When nicotine was applied to the solution bathing the slice, this potentiation failed to occur. The blockade of STDP could be overcome, however, by increasing the electrical activity of the post-synaptic cell, indicating that the pairing procedure was less effective, but not defunct. The group found that nicotine's net effect was to enhance the release of a major inhibitory neurotransmitter, called GABA. In the context of the synapse, the post-synaptic neuron would thus be bombarded by copious amounts of GABA, which would then dominate the input summation. These actions decrease the likelihood that the post-synaptic neuron will fire, thereby interfering with the concomitant activation of both synaptic partners and interfering with STDP.
So how does impeding STDP, a process thought to provide the cellular foundation for an adaptive nervous system, enhance cognitive function in certain individuals? This question brings us back to attention--the ability to concentrate on relevant stimuli while ignoring that which is irrelevant. During PFC-based cognitive behaviors, the neural activity in the PFC may increase to distracting levels. By enhancing inhibitory neurotransmission, nicotine may enhance the "signal-to-noise" ratio, thereby improving attention selectivity. This may be particularly beneficial to smokers who are accustomed to high nicotinic stimulation, as well as individuals with cognitive impairment, as both these groups are functioning suboptimally in the absence of nicotine.

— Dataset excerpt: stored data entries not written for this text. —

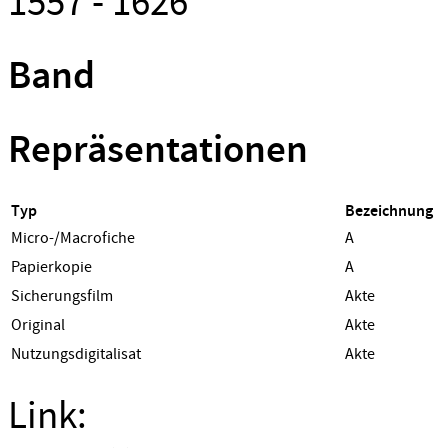
1557 - 1626
Band
Repräsentationen
Typ
Bezeichnung
Micro-/Macrofiche
A
Papierkopie
A
Sicherungsfilm
Akte
Original
Akte
Nutzungsdigitalisat
Akte
Link:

And what about normal individuals, whose cognitive functioning is often impaired with nicotine? Such "drug-free" individuals are probably already performing at or near their optimal level of performance. As a result, increasing nicotinic stimulation and interfering with STDP will have negative effects in most situations. It is possible, however, that even in "normal" individuals, nicotine may enhance cognitive function under extreme task demands. During such tasks, which necessitate intensified attention over a prolonged period of time, optimal performance may be facilitated by nicotinic stimulation.
*My explanation of synaptic transmission describes, specifically, a chemical synapse. These are the predominant form of synapses in the brain, but neurons can also be connected by channels called "gap junctions." The openings of these channels allow ions to flow from one neuron to the next, enabling electrical signals to pass directly between neurons. This type of connection is called an electrical synapse, and the transmission of information is much more rapid than at chemical synapses.